**Exercise brief**
Starting with the line with "I miei ordini" in the entries below and going on through the line with "ニングサポートを開始後、初めての日本トライアスロン選手権。2011年のこ", output every line exactly and nothing more. No pictures.

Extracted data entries
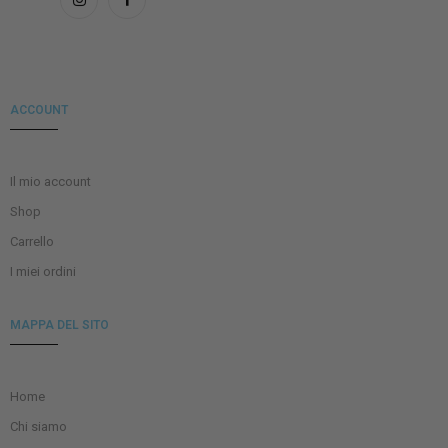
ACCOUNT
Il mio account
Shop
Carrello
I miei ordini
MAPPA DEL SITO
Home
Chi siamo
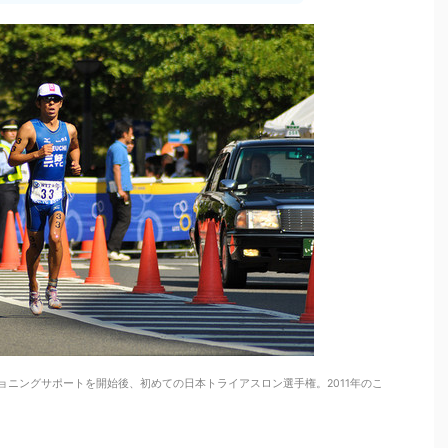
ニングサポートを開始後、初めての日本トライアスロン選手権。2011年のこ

==

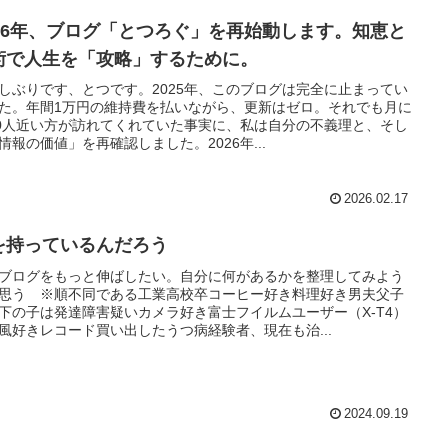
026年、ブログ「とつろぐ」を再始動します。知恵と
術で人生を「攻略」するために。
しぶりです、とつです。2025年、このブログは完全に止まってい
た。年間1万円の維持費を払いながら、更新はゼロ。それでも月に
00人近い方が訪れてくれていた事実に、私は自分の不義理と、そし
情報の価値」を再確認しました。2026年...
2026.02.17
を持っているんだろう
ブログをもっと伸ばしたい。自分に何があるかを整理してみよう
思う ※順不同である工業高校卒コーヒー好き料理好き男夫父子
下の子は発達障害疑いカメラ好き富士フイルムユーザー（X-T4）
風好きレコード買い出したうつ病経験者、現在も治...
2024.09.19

**Response to this exercise**
I miei ordini
MAPPA DEL SITO
Home
Chi siamo
ニングサポートを開始後、初めての日本トライアスロン選手権。2011年のこ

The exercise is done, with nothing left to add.